===== Document excerpt
Stentorceps weedlei

Scientific classification
- Kingdom: Animalia
- Phylum: Arthropoda
- Class: Insecta
- Order: Hymenoptera
- Family: Figitidae
- Genus: Stentorceps
- Species: S. weedlei
- Binomial name: Stentorceps weedlei Nielsen & Buffington, 2011

= Stentorceps weedlei =

- Genus: Stentorceps
- Species: weedlei
- Authority: Nielsen & Buffington, 2011

Species of wasp

Stentorceps weedlei is a species of parasitoid wasp in the family Figitidae found in Madagascar.

== Etymology ==
The specific epithet "weedlei" refers to the Pokémon character Weedle. The name was chosen because both the wasp and the Pokémon possess a distinctive spine or horn on the head, a key diagnostic feature of the species.

== Taxonomy ==
The species was described by M. Nielsen and M.L. Buffington in 2011 as part of a revision of the genus Stentorceps.

Within the genus, S. weedlei is most similar to S. zuparkoi but can be distinguished by the presence of a small spine immediately dorsal to the medial protuberance of the clypeus, and by its broad pyriform protuberances (vs. thin in S. zuparkoi).

== Description ==
The description is based on the female holotype. The species is diagnosed by the unique small spine located dorsal to the medial protuberance of the clypeus. Other morphological details are consistent with the genus Stentorceps, which is characterized by a heavily sculptured and modified mesosoma.

== Distribution and habitat ==
The species is known only from the type locality: Vohiparara, within Ranomafana National Park, Fianarantsoa Province, Madagascar. The specimen was collected in a high-altitude rainforest at 1,100 meters elevation using a Malaise trap between October and November 2001.
==========
===== Record extracts
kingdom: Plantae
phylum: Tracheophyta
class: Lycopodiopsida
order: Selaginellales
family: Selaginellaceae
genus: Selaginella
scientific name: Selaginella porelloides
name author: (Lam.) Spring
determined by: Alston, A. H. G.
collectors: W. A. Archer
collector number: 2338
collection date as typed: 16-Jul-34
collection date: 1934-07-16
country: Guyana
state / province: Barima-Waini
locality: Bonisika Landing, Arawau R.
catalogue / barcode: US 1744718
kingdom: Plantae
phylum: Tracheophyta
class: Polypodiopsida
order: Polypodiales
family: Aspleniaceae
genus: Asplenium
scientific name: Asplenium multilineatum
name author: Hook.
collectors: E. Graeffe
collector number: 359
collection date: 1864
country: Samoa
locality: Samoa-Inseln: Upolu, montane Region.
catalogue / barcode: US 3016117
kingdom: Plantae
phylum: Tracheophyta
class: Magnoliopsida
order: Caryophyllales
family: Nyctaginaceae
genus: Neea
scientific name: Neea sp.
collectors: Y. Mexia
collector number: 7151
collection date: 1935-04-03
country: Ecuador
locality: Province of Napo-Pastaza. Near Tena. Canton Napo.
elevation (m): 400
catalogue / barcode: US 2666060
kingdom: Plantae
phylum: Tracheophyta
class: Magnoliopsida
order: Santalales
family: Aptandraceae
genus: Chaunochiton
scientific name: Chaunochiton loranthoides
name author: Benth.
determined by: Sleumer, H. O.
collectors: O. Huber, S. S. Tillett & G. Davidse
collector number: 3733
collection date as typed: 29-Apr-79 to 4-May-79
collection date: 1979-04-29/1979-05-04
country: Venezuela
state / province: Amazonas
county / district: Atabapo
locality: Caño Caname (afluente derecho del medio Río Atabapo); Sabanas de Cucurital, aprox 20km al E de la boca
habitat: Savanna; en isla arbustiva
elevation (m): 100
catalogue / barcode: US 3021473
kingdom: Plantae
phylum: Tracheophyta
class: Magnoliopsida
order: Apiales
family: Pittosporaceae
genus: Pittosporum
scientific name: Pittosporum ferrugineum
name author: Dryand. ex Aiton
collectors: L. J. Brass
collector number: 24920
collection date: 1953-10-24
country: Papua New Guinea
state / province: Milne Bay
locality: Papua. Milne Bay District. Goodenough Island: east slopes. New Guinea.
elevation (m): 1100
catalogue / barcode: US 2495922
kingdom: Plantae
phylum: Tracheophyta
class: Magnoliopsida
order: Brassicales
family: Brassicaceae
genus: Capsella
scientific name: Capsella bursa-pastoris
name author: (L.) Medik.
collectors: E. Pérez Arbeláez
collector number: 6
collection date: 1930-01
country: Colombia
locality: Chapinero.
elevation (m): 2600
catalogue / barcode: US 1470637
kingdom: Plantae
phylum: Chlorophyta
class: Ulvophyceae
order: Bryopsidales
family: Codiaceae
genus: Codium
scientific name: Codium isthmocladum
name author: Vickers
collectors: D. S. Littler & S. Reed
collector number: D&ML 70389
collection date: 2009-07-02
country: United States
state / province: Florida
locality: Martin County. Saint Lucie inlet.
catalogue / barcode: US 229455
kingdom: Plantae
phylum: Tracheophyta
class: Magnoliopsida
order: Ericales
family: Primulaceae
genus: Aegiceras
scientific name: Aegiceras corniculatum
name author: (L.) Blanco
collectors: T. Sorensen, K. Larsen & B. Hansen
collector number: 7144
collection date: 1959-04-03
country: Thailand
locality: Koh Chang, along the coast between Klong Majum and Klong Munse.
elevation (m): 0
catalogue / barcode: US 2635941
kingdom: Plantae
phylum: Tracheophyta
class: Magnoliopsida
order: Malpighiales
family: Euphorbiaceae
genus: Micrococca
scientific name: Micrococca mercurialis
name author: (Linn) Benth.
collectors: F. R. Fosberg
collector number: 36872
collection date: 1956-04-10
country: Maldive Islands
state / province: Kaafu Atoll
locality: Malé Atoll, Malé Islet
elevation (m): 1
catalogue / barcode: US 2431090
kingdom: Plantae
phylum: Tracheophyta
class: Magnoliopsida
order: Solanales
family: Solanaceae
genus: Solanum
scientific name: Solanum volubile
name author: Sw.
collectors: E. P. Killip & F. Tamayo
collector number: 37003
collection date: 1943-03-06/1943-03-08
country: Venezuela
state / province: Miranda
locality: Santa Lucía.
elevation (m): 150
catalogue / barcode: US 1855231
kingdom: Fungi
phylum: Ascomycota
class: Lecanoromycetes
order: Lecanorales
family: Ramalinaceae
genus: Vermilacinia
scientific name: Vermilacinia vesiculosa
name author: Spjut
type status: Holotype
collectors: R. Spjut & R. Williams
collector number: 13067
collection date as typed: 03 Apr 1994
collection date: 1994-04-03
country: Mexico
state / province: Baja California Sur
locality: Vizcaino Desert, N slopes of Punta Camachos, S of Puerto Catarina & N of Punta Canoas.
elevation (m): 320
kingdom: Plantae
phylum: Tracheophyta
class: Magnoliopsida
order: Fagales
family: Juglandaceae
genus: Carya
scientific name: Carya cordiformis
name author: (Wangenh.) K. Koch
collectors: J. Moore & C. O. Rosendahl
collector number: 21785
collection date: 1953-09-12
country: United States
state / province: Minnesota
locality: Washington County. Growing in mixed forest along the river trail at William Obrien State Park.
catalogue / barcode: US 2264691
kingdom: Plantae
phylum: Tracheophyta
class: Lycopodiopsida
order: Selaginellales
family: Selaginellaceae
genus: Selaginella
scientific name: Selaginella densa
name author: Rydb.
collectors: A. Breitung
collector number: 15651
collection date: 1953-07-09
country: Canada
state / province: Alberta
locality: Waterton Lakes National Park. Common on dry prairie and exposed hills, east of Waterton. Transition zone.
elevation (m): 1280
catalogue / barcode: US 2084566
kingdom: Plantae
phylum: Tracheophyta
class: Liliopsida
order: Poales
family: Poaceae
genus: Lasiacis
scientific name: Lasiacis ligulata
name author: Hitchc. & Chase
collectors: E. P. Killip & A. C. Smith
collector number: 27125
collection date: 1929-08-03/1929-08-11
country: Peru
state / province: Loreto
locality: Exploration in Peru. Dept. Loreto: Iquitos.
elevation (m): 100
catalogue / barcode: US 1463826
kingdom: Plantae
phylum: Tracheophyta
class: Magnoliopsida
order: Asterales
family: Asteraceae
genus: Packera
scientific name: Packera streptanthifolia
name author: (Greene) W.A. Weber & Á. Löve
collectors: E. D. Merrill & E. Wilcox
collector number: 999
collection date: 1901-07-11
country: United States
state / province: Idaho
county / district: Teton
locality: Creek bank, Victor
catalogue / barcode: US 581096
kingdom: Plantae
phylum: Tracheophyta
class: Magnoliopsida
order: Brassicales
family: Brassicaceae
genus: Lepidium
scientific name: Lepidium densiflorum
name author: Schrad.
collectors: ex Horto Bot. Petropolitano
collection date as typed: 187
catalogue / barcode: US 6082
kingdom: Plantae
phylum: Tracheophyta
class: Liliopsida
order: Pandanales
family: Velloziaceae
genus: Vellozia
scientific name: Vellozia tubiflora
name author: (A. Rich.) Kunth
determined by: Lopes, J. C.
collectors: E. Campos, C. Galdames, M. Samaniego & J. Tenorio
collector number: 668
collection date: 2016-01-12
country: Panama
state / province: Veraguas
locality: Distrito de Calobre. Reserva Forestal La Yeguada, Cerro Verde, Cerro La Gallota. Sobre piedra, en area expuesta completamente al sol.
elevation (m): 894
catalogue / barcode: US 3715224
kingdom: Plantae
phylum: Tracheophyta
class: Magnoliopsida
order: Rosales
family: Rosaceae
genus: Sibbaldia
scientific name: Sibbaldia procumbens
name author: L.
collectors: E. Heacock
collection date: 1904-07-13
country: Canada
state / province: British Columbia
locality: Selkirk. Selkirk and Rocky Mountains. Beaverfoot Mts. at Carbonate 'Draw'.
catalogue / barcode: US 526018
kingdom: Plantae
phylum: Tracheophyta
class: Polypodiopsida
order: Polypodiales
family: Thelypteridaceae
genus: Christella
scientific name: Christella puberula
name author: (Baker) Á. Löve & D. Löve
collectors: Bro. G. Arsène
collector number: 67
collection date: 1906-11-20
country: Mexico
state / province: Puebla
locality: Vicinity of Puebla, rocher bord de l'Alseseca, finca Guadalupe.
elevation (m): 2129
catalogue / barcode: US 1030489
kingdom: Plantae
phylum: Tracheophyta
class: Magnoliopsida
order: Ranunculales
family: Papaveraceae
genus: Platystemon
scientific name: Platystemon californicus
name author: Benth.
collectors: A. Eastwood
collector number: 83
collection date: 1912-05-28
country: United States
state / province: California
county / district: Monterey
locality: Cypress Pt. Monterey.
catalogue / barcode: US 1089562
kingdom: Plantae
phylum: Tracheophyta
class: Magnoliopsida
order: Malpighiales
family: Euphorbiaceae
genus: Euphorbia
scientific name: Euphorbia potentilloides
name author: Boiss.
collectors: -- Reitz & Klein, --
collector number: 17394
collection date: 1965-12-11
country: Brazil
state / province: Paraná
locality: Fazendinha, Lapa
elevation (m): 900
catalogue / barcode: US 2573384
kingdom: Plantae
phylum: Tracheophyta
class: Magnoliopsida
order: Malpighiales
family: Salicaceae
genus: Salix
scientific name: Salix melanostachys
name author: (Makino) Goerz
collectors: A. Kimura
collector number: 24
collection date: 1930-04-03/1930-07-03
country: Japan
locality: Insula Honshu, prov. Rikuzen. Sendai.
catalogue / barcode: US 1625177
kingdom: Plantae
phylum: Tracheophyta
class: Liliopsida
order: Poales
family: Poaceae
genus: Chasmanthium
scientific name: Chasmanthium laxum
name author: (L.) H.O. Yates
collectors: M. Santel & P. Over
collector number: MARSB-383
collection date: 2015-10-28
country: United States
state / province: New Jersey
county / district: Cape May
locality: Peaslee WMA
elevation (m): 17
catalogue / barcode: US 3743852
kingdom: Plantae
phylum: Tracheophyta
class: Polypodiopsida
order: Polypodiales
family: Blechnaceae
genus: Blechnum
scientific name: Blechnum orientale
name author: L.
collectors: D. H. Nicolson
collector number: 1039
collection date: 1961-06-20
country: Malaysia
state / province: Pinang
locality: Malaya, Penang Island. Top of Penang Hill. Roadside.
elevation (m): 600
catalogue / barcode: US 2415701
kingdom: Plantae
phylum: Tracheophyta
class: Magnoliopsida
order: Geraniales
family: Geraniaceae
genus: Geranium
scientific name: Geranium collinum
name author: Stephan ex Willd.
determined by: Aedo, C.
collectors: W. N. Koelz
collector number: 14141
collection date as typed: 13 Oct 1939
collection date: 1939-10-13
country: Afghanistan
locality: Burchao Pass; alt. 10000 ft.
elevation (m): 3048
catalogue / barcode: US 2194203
==========
* **Set of tasks**
A. In the Stentorceps weedlei article, why was the specific epithet "weedlei" chosen? Answer in one to three sentences.
B. Transcribe the Stentorceps weedlei article word for word, from "Within the genus, S." to "and modified mesosoma.".
None of these items are needed.

* **Completed exercise**
A. The epithet refers to the Pokémon character Weedle. It was chosen because both the wasp and the Pokémon have a distinctive spine or horn on the head, which is a key diagnostic feature of the species.

B.
Within the genus, S. weedlei is most similar to S. zuparkoi but can be distinguished by the presence of a small spine immediately dorsal to the medial protuberance of the clypeus, and by its broad pyriform protuberances (vs. thin in S. zuparkoi).

== Description ==
The description is based on the female holotype. The species is diagnosed by the unique small spine located dorsal to the medial protuberance of the clypeus. Other morphological details are consistent with the genus Stentorceps, which is characterized by a heavily sculptured and modified mesosoma.